I expect that if the UK ever has a disaster we can't cope with there will be an international appeal for aid. Let's hope we never require such help, Alan.


----------



## Kaytutt (Feb 5, 2013)

I'm not sure the people in the Somerset levels would agree that we are coping with the current flooding disaster they are experiencing


----------



## erneboy (Feb 8, 2007)

Kaytutt said:


> I'm not sure the people in the Somerset levels would agree that we are coping with the current flooding disaster they are experiencing


I didn't see where anyone said we were coping, Alan.


----------



## Kaytutt (Feb 5, 2013)

erneboy said:


> 747 said:
> 
> 
> > Does anyone know how much Aid has been raised abroad to help British flood victims?
> ...


*

Sorry if I've misread something but doesn't that imply that you believe we are coping?*


----------



## erneboy (Feb 8, 2007)

I said, " if there is a disaster we can't cope with"'. Which implies that I believe we can cope with the current flooding, it's just a question of political will from the top and that has now been addressed. Of course we will have to wait and see what is delivered, but we certainly could cope with it without any outside help if the Government wants to.

Incidentally, while it's awful for the people concerned it hardly compares with the kinds of disasters we have seen over the years.
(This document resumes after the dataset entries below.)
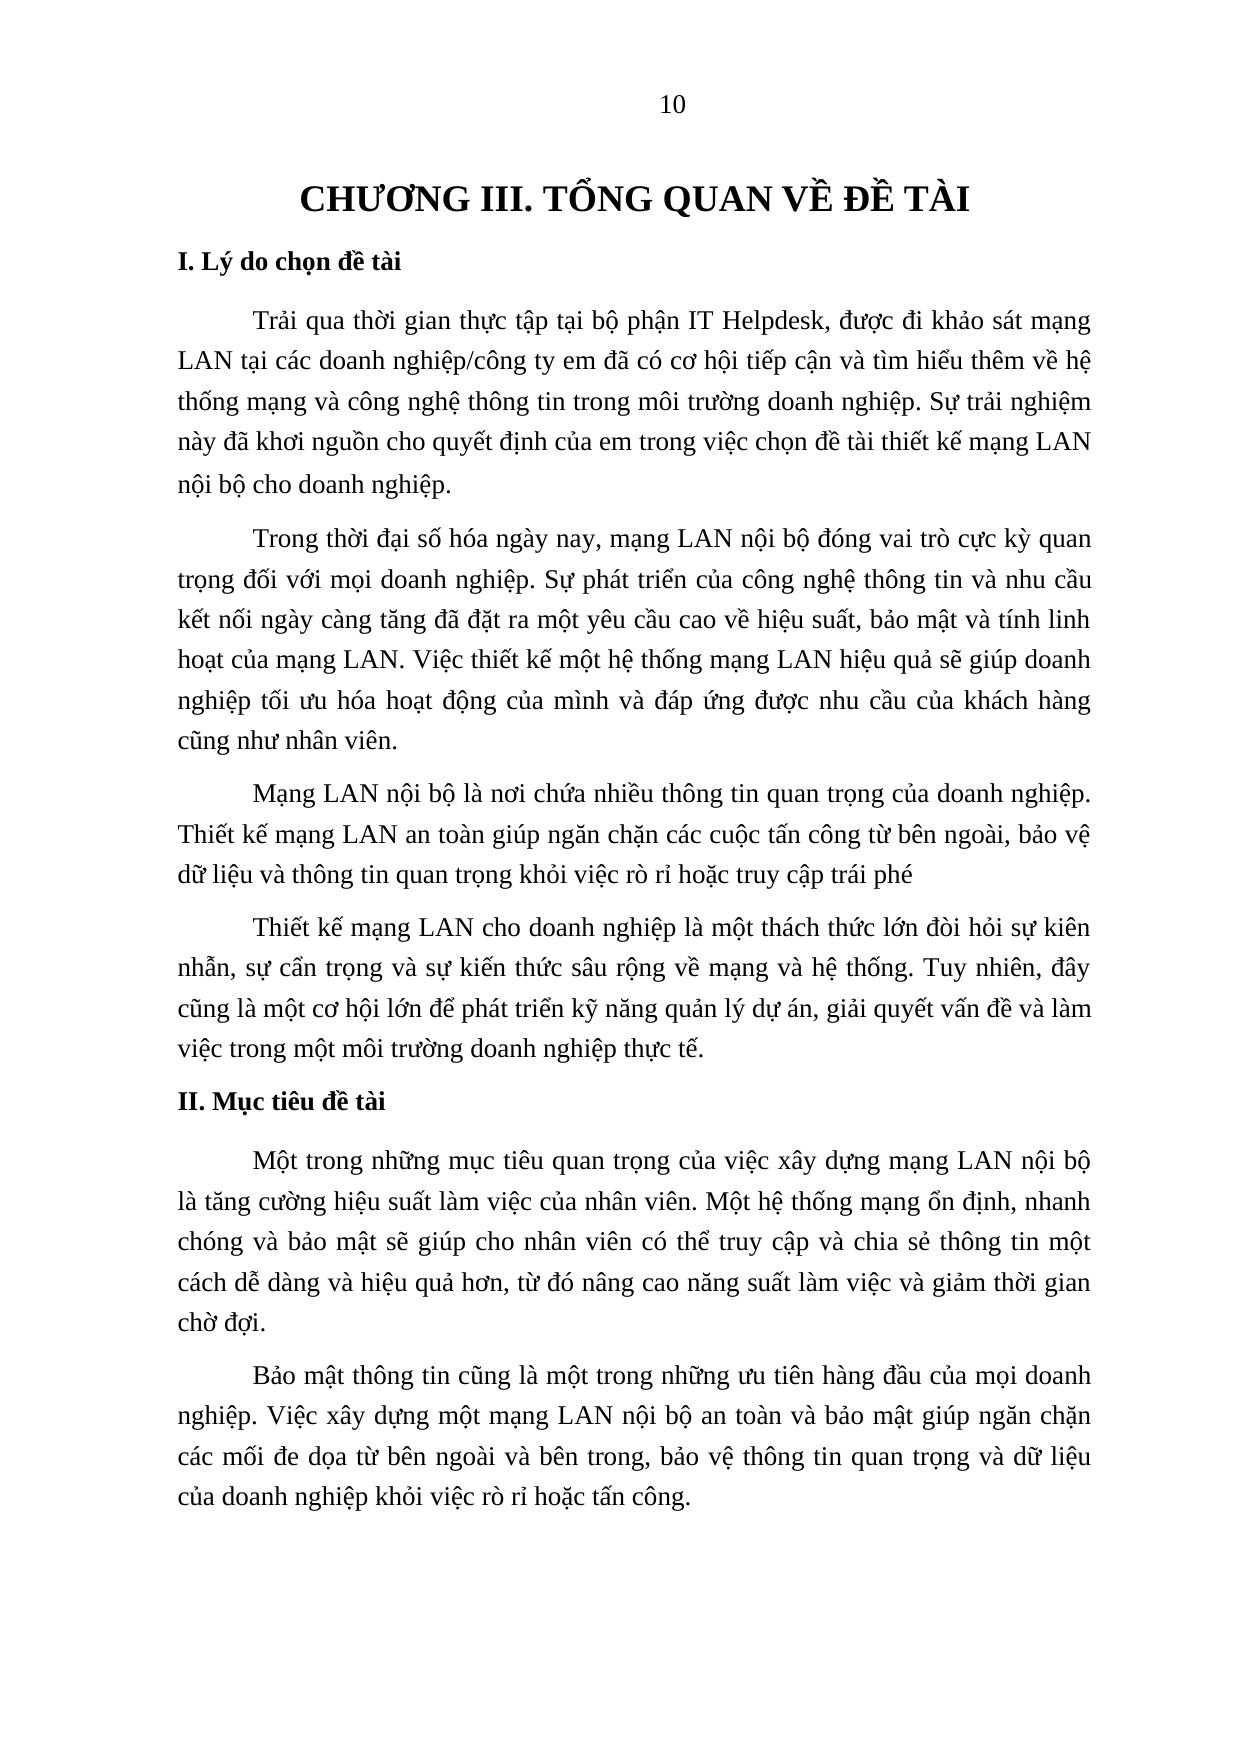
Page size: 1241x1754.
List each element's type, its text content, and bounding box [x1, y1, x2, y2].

text Thiết kế mạng LAN cho doanh nghiệp là một thách thức lớn đòi hỏi sự kiên nhẫn, sự cẩn trọng và sự kiến thức sâu rộng về mạng và hệ thống. Tuy nhiên, đây cũng là một cơ hội lớn để phát triển kỹ năng quản lý dự án, giải quyết vấn đề và làm việc trong một môi trường doanh nghiệp thực tế. [177, 911, 1092, 1063]
subtitle II. Mục tiêu đề tài [177, 1085, 1092, 1116]
subtitle I. Lý do chọn đề tài [177, 245, 1092, 276]
text Bảo mật thông tin cũng là một trong những ưu tiên hàng đầu của mọi doanh nghiệp. Việc xây dựng một mạng LAN nội bộ an toàn và bảo mật giúp ngăn chặn các mối đe dọa từ bên ngoài và bên trong, bảo vệ thông tin quan trọng và dữ liệu của doanh nghiệp khỏi việc rò rỉ hoặc tấn công. [177, 1359, 1092, 1511]
subtitle CHƯƠNG III. TỔNG QUAN VỀ ĐỀ TÀI [177, 176, 1092, 219]
text Trong thời đại số hóa ngày nay, mạng LAN nội bộ đóng vai trò cực kỳ quan trọng đối với mọi doanh nghiệp. Sự phát triển của công nghệ thông tin và nhu cầu kết nối ngày càng tăng đã đặt ra một yêu cầu cao về hiệu suất, bảo mật và tính linh hoạt của mạng LAN. Việc thiết kế một hệ thống mạng LAN hiệu quả sẽ giúp doanh nghiệp tối ưu hóa hoạt động của mình và đáp ứng được nhu cầu của khách hàng cũng như nhân viên. [177, 522, 1092, 756]
text Một trong những mục tiêu quan trọng của việc xây dựng mạng LAN nội bộ là tăng cường hiệu suất làm việc của nhân viên. Một hệ thống mạng ổn định, nhanh chóng và bảo mật sẽ giúp cho nhân viên có thể truy cập và chia sẻ thông tin một cách dễ dàng và hiệu quả hơn, từ đó nâng cao năng suất làm việc và giảm thời gian chờ đợi. [177, 1144, 1092, 1337]
text Trải qua thời gian thực tập tại bộ phận IT Helpdesk, được đi khảo sát mạng LAN tại các doanh nghiệp/công ty em đã có cơ hội tiếp cận và tìm hiểu thêm về hệ thống mạng và công nghệ thông tin trong môi trường doanh nghiệp. Sự trải nghiệm này đã khơi nguồn cho quyết định của em trong việc chọn đề tài thiết kế mạng LAN nội bộ cho doanh nghiệp. [177, 304, 1092, 500]
text Mạng LAN nội bộ là nơi chứa nhiều thông tin quan trọng của doanh nghiệp. Thiết kế mạng LAN an toàn giúp ngăn chặn các cuộc tấn công từ bên ngoài, bảo vệ dữ liệu và thông tin quan trọng khỏi việc rò rỉ hoặc truy cập trái phé [177, 777, 1092, 889]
Syria, Tsunami's, the Japanese Nuclear incident etc. are not really on a par with a few thousand houses being flooded no matter how unpleasant and inconvenient that is for those affected, Alan.


----------



## Kaytutt (Feb 5, 2013)

And I didn't say it did compare with some other world disasters  we could go on being pedantic about who said what all day long but while we continue to offer aid to other countries we also need to be seen to help our own and I'm not sure that we have in the past few weeks or come to that, years


----------



## delawaredandy (Oct 12, 2012)

I will hope and prey that it's never any of your properties, belongings or livestock that are affected then Alan.

M


----------